Однако другую достопримечательность старого Петербурга сохранить не удалось. Речь шла о полицейской будке, стоявшей близ «Нового Адмиралтейства». Однажды, еще в то время, когда полицейские были вооружены алебардами, в эту будку во время своей прогулки заглянул сам государь Николай I. В память своего посещения он соизволил проявить «монаршую благодарность» и наградил будочника за примерную службу ста рублями. Это событие было впоследствии отражено на мраморной доске, водруженной на стене будки.

Городские власти намеревались использовать легендарную полицейскую будку для экспозиции создававшегося исторического музея, но не успели: вблизи построили храм Спас-на-Водах, после чего будку снесли, поскольку она мешала проезду. Сохранилась лишь мраморная доска, которая когда-то красовалась на будке.

Многие горожане связывали надежды на сохранение старого Петербурга с назначением нового головы – графа Ивана Ивановича Толстого, пришедшего в мае 1913 года на смену Илье Ивановичу Глазунову. «Хочется думать и верить, что ныне всем эстетическим изуверствам пришел конец, – писал в августе 1913 года Николай Брешко-Брешковский, имея в виду столь нелюбимую им «модернистическую архитектуру». – Граф Толстой больше десяти лет был вице-президентом Академии художеств, понимает искусство, любит и ценит его. Ко всему этому еще, Толстой – человек высокой культуры, широко и европейски образованный».

Битва за башни

Очередной акт борьбы за сохранение старого Петербурга развернулся осенью 1910 года вокруг Чернышева моста через Фонтанку (ныне мост Ломоносова). В вопросе о будущем моста сталкивались две точки зрения: одни рассматривали его как бесценную реликвию старины, другие оценивали мост с прагматической, утилитарной точки зрения, настаивая на необходимости сооружения удобной и отвечающей современным требованиям переправы через Фонтанку.

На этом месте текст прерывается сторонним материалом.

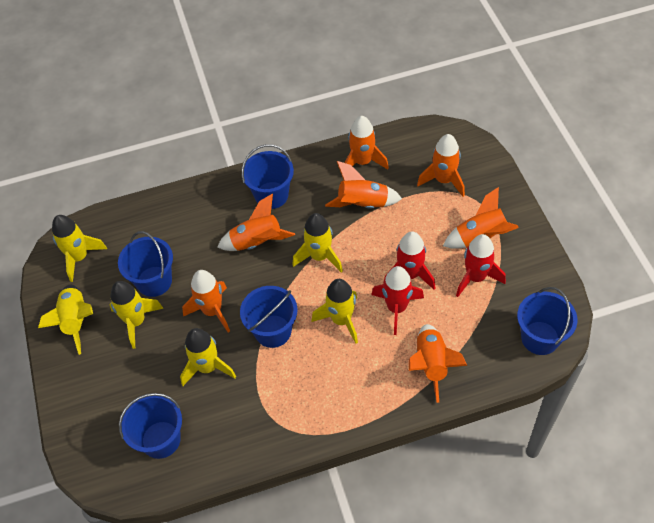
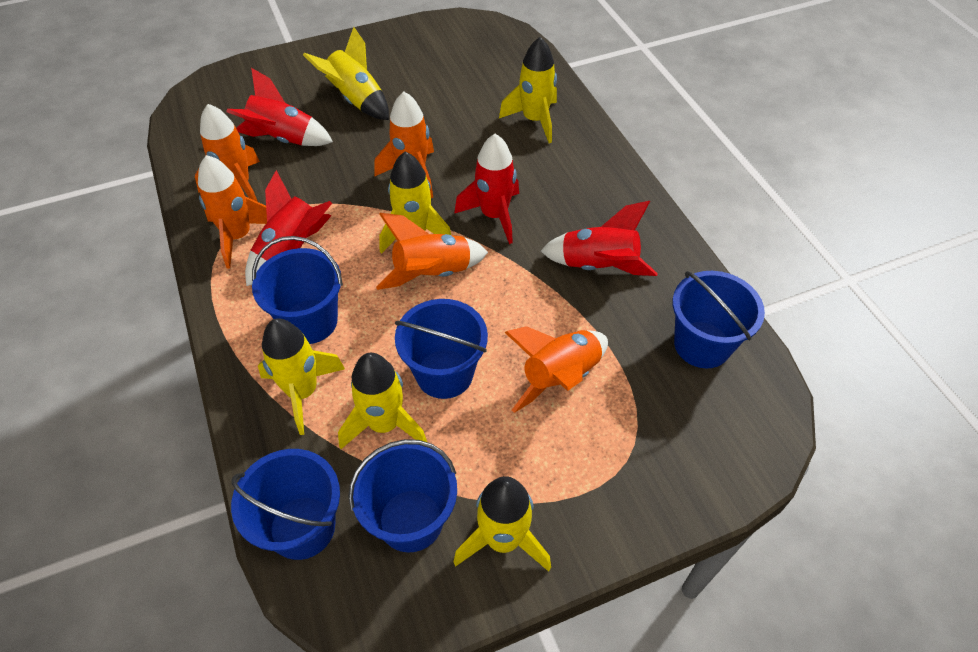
orange rocket: [182,270,230,332] [217,194,295,251] [325,161,402,209] [345,116,389,169] [409,324,467,403] [417,134,465,197] [443,187,519,249] = 7 -> [195,104,260,202] [198,155,267,268] [374,92,434,198] [376,213,488,290] [504,326,608,413] = 5
red rocket: [371,266,424,335] [383,231,435,290] [456,234,506,297] = 3 -> [226,68,333,146] [245,170,332,286] [454,134,519,244] [541,201,658,276] = 4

«Каждый раз, когда делается попытка придать Петербургу более или менее благоустроенный вид, поднимается крик о том, что господа техники уничтожают памятники старины», – замечал еще в августе 1907 года обозреватель «Петербургского листка», выступавший под псевдонимом «Пчела». По его признанию, Городское управление действительно мало церемонилось с петербургской стариной, но, с другой стороны, что вообще следует подразумевать под стариной? Ведь в представлении комиссии по изучению и описанию старого Петербурга любое казенное или общественное здание, построенное при Александре I или Николае I, подходит под понятие памятника старины.

«А если так, то Петербургу раз и навсегда отрезан путь к благоустройству, – продолжал господин «Пчела». – Что бы он ни задумал сделать, комиссия может сию минуту наложить свое вето:

– Стоп! Не прикасайтесь к старине…

Чернышев мост через Фонтанку. Фото начала ХХ в.

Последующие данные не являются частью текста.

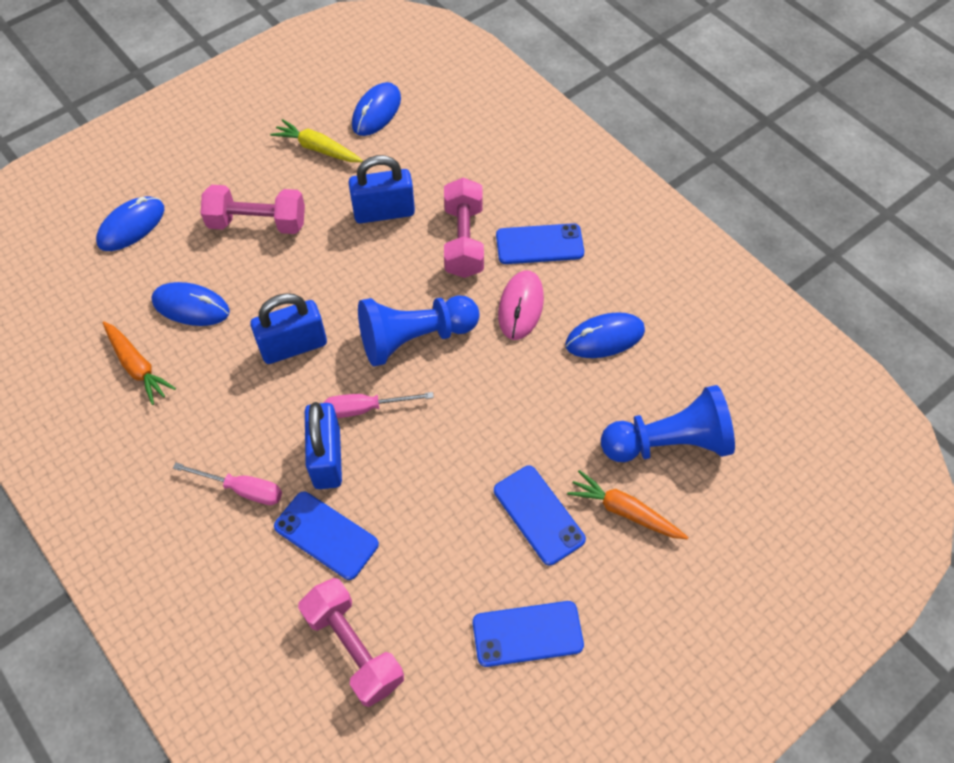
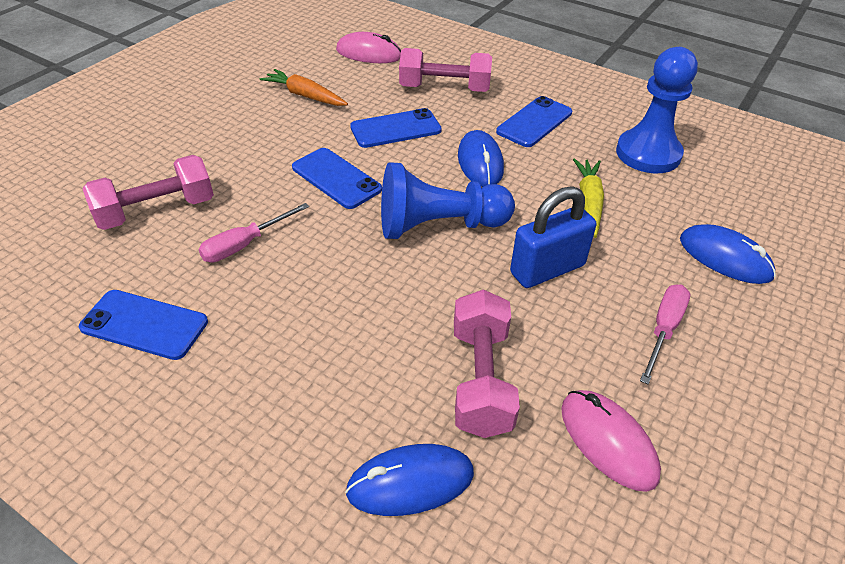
blue mouse: [96,196,164,251] [151,282,230,326] [352,82,401,136] [565,312,645,358] = 4 -> [345,444,474,516] [458,130,504,187] [680,224,776,284] = 3
blue padlock: [250,293,327,364] [305,402,342,489] [348,155,415,223] = 3 -> [510,186,596,288] = 1
orange carrot: [103,321,176,405] [567,470,688,539] = 2 -> [260,69,348,106] = 1
pink mouse: [498,271,544,340] = 1 -> [336,32,401,63] [561,390,661,492] = 2

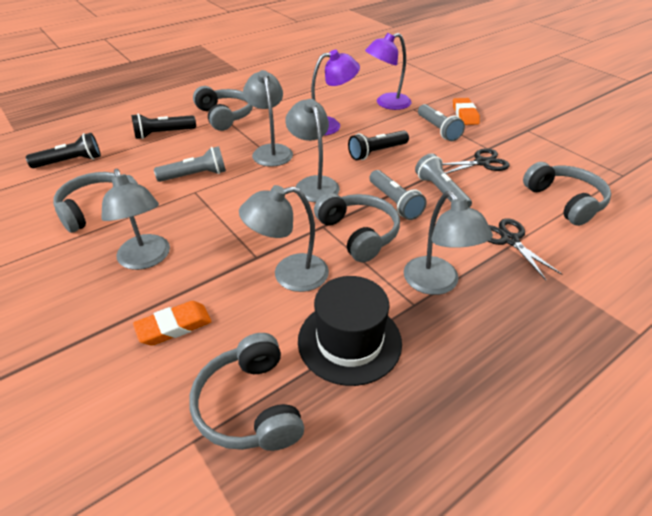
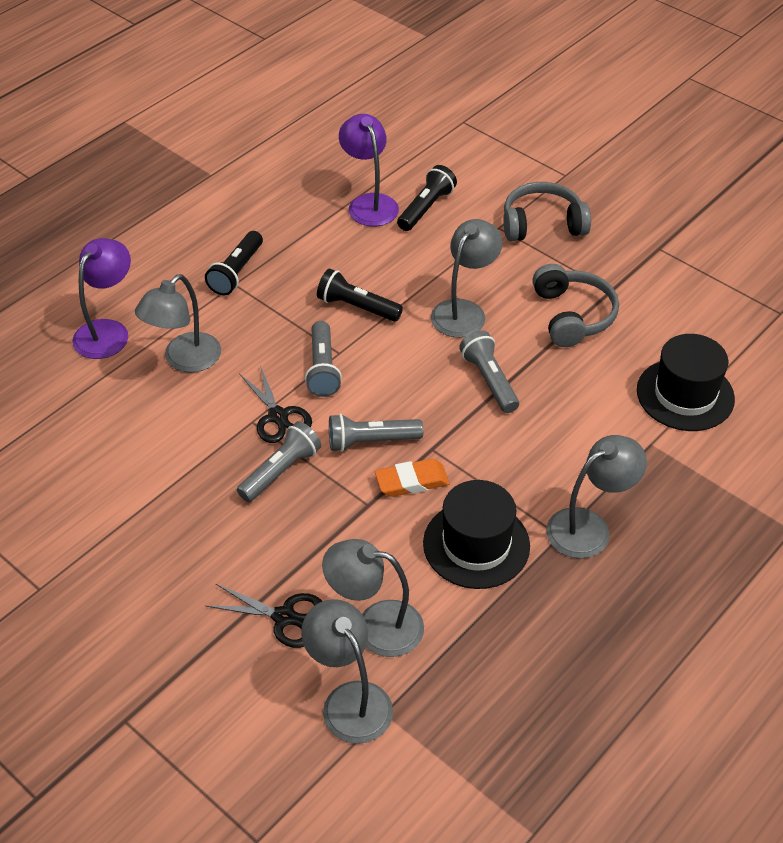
black hat: [298,276,402,386] = 1 -> [423,480,530,589] [637,334,735,431] = 2
grey headphones: [53,172,138,233] [189,333,304,451] [193,86,253,131] [314,193,400,263] [523,162,611,226] = 5 -> [504,182,591,241] [532,264,619,347] = 2
orange eraser: [133,301,212,345] [453,98,480,125] = 2 -> [375,459,450,497] = 1

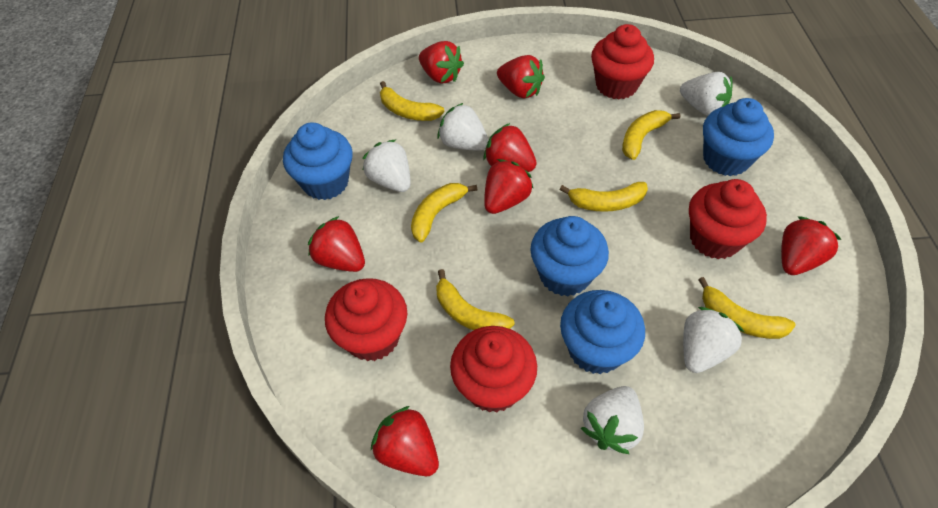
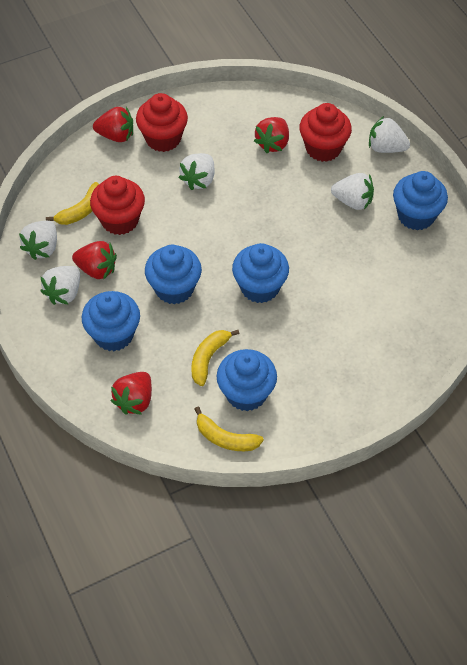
blue cupcake: [283,123,353,200] [530,216,609,296] [560,290,645,374] [703,98,774,176] = 4 -> [82,291,140,351] [145,244,202,304] [217,349,277,411] [232,243,289,303] [393,171,448,230] = 5
red cupcake: [325,278,407,361] [450,326,537,413] [591,24,654,99] [689,179,767,259] = 4 -> [90,176,145,235] [136,93,188,152] [299,103,352,162] = 3
red strawberry: [308,216,365,272] [371,406,439,476] [419,41,464,84] [484,123,537,172] [484,159,534,214] [497,55,545,99] [781,216,842,275] = 7 -> [72,241,117,280] [93,107,133,142] [111,372,152,415] [254,117,289,153] = 4
yellow banana: [380,81,445,121] [411,183,478,243] [436,269,515,330] [559,182,648,212] [622,110,680,160] [698,277,796,339] = 6 -> [46,182,99,225] [191,330,239,386] [195,407,264,451] = 3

Но тогда чем же мы не китайцы, которые не хотят знать никаких новшеств?»

Действительно, ситуация со старыми петербургскими мостами служила ярким примером такого отношения. Десятки лет они существовали без всякого ремонта и доходили уже до такого состояния, что начали представлять угрозу для жизни горожан. Более того, пока Египетский и Михайловский мосты не обрушились (соответственно в 1905 и 1906 годах), никто не поднимал вопроса об их художественной ценности.

Что же касается Чернышева моста, то его собирались перестроить еще с конца 1880-х годов, и камнем преткновения стала главная достопримечательность моста – его башни.

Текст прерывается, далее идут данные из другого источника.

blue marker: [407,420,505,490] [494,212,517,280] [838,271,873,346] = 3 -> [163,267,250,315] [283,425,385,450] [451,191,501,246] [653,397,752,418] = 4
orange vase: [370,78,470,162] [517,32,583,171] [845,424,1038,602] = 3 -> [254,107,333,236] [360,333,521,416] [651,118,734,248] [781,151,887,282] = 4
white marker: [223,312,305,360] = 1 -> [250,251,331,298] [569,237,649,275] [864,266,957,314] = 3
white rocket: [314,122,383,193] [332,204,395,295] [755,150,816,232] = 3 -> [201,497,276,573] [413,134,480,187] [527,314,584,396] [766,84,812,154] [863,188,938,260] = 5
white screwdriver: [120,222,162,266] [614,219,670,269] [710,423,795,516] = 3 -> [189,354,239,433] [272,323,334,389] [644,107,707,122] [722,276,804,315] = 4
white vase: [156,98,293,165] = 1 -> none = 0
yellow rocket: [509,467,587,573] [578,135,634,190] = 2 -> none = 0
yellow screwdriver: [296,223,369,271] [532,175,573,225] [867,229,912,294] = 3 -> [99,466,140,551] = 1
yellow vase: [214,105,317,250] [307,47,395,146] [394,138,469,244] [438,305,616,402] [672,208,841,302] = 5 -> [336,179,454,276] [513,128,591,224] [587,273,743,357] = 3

Дело в том, что когда в 1780-х годах возводились гранитные набережные Фонтанки, ее берега были соединены семью каменными мостами с башнями, которые сооружались по одному типовому («образцовому») проекту. Пять из семи мостов были перестроены в XIX веке и утратили свои башни, только Чернышев и Старо-Калинкин мосты являлись единственными башенными мостами через Фонтанку, уцелевшими в своей первозданности с XVIII века.